What the exercise asks: Copy task, pictures excluded: set down exactly the lines from the one containing "text-align: right ->" to the end of the data below.

Record excerpts:
··········

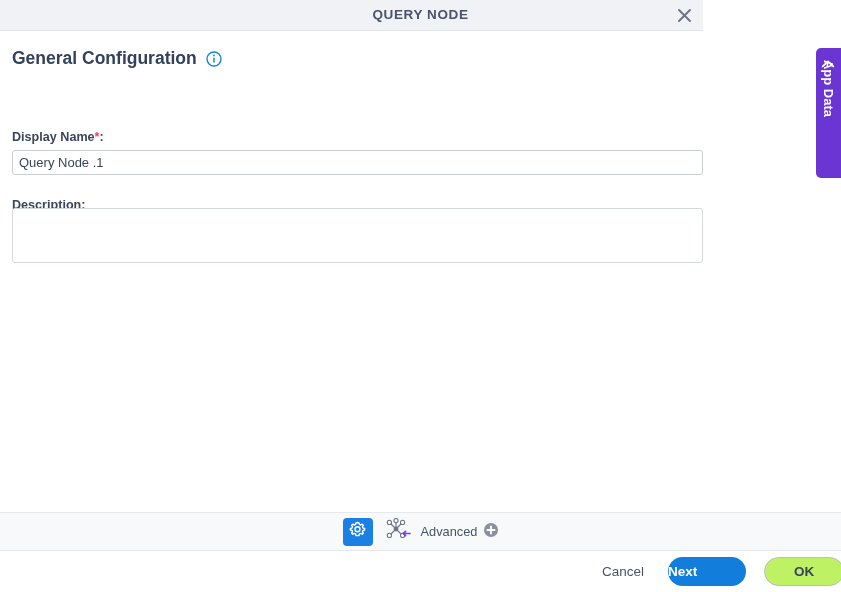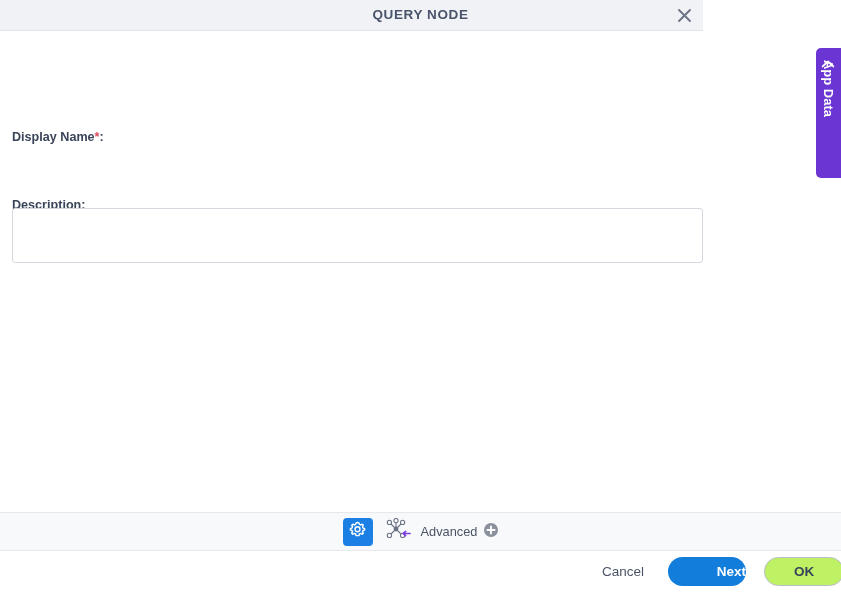"General Configuration" div.section-title { html: none -> <div> <span>General Configuration</span> <span> <svg> <circle></circle> <circle></circle> <rect></rect> </svg> </span> </div> }
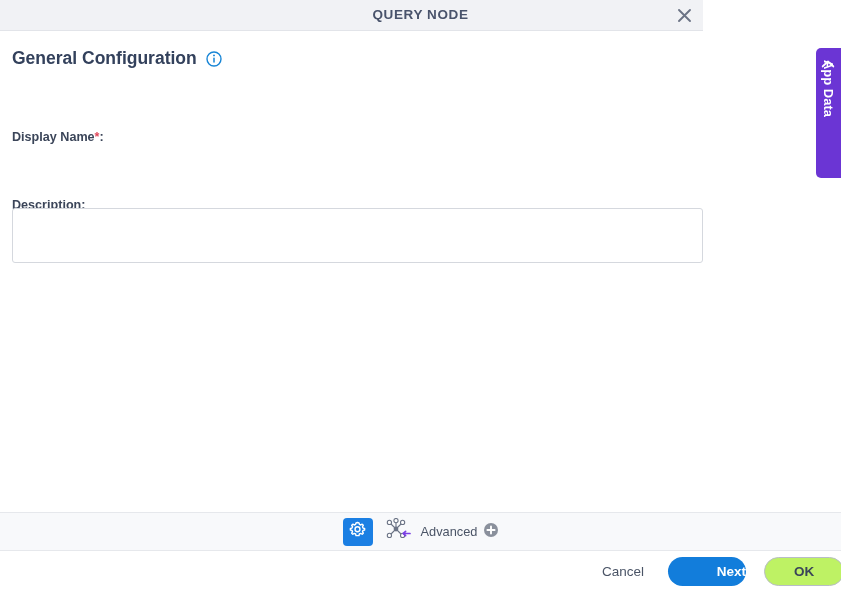"Query Node .1" input.text-input { html: none -> <input> }
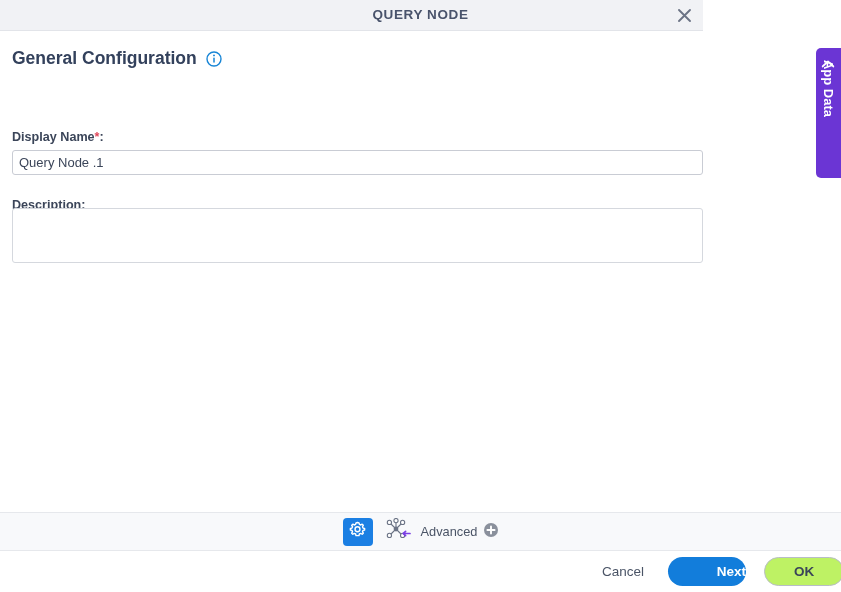"Next" .btn-next { text-align: right -> left }
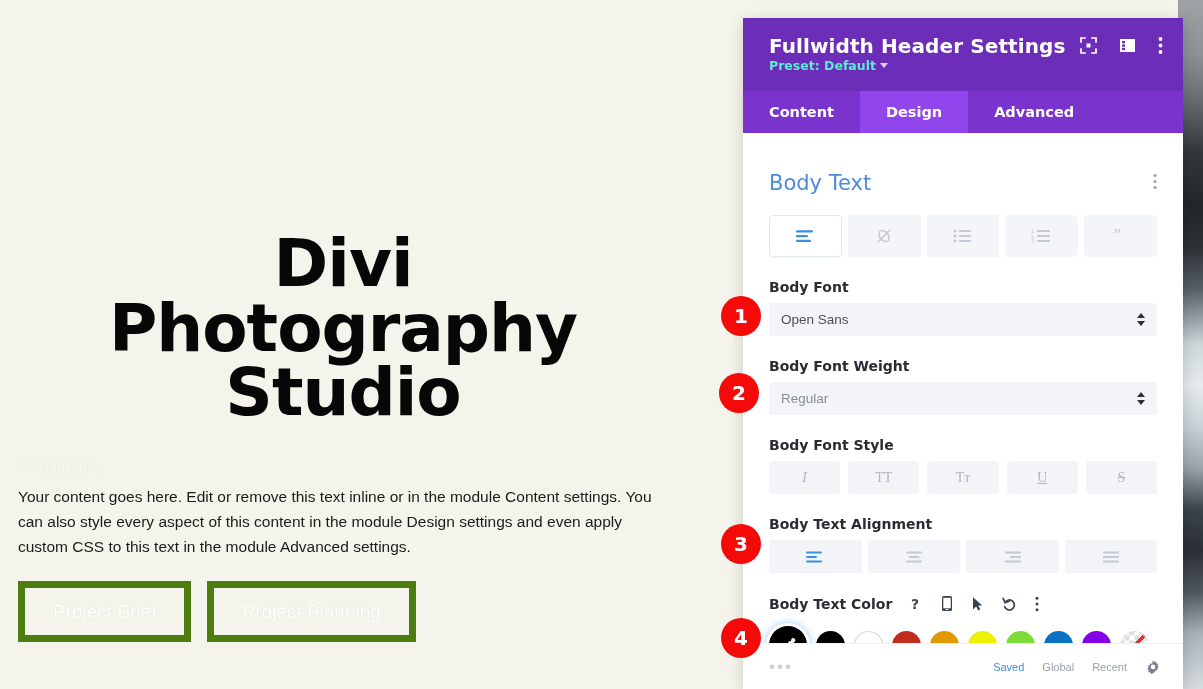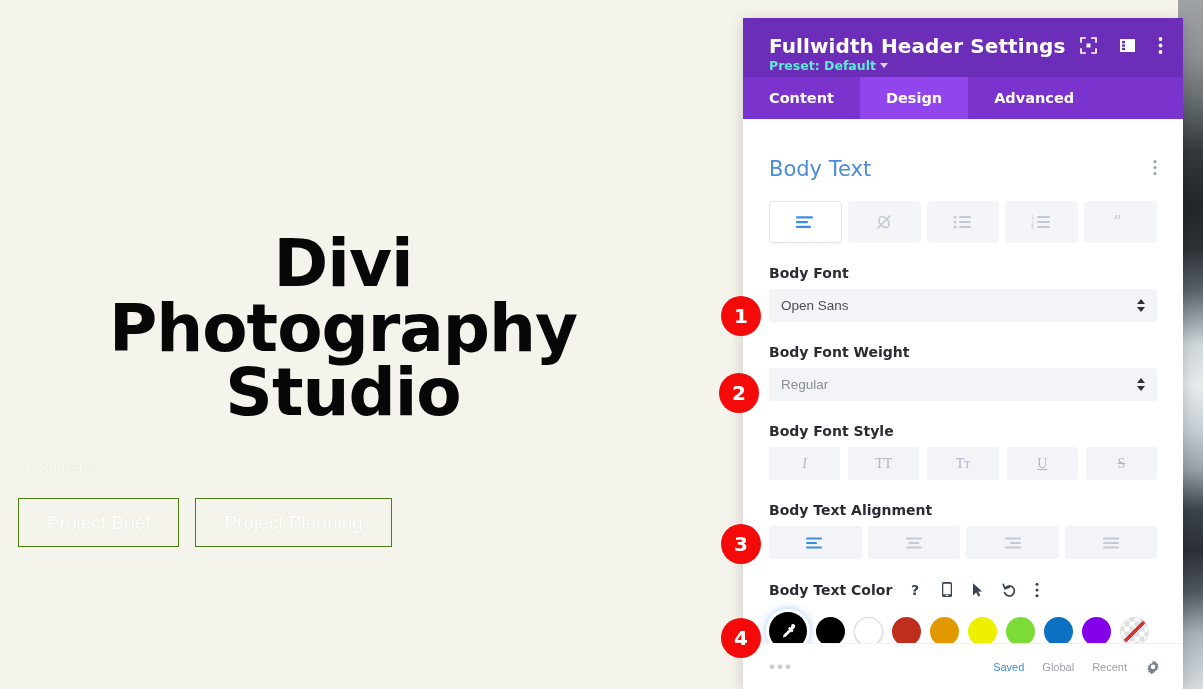"Fullwidth Header Settings" .panel-head { padding: 16px 26px 4px 26px -> 16px 26px 18px 26px }
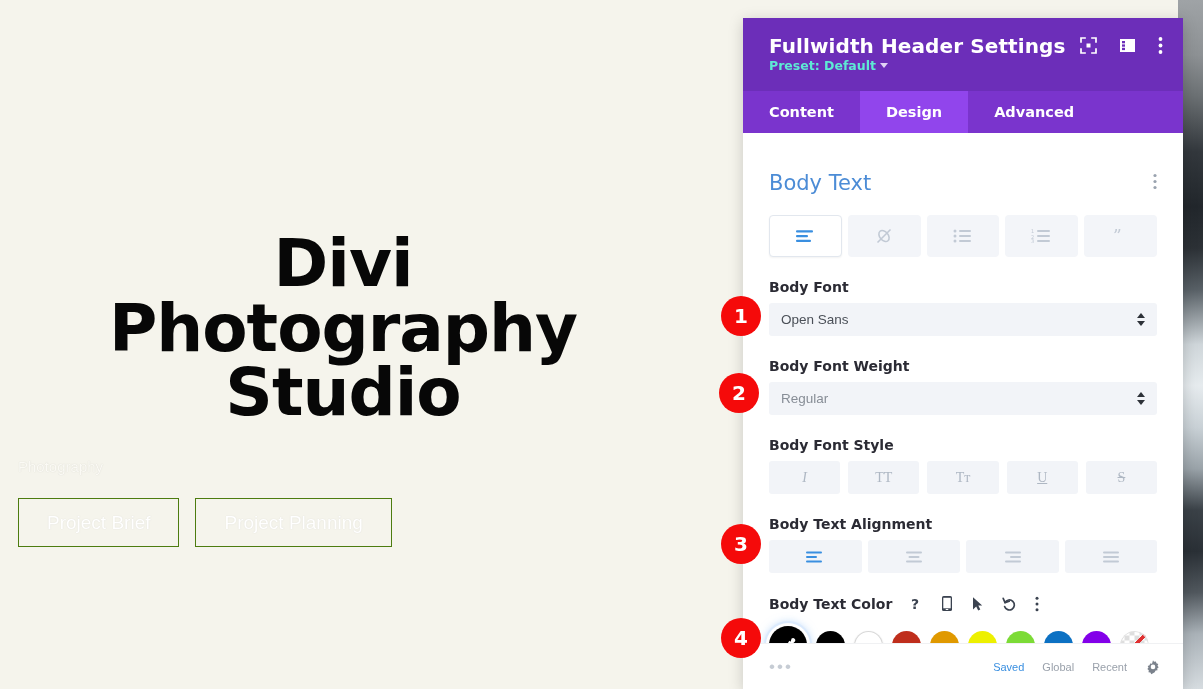"Your content goes here. Edit" p.hero-body { html: none -> <p>Your content goes here. Edit or remove this text inline or in the module Content settings. You can also style every aspect of this content in the module Design settings and even apply custom CSS to this text in the module Advanced settings.</p> }
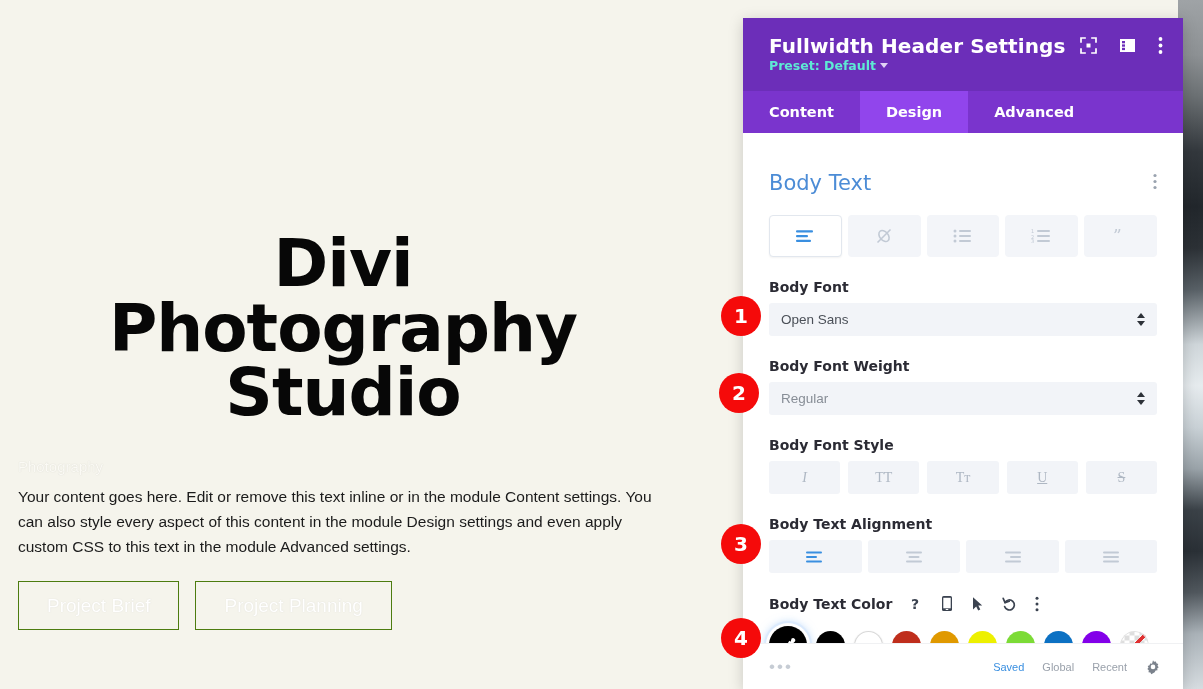"Project Brief" .hero-btn { border: 1px solid #4d7c0f -> 7px solid #4d7c0f }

··········

Result for this exercise:
"Next" .btn-next { text-align: right -> left }
"Fullwidth Header Settings" .panel-head { padding: 16px 26px 4px 26px -> 16px 26px 18px 26px }
"Your content goes here. Edit" p.hero-body { html: none -> <p>Your content goes here. Edit or remove this text inline or in the module Content settings. You can also style every aspect of this content in the module Design settings and even apply custom CSS to this text in the module Advanced settings.</p> }
"Project Brief" .hero-btn { border: 1px solid #4d7c0f -> 7px solid #4d7c0f }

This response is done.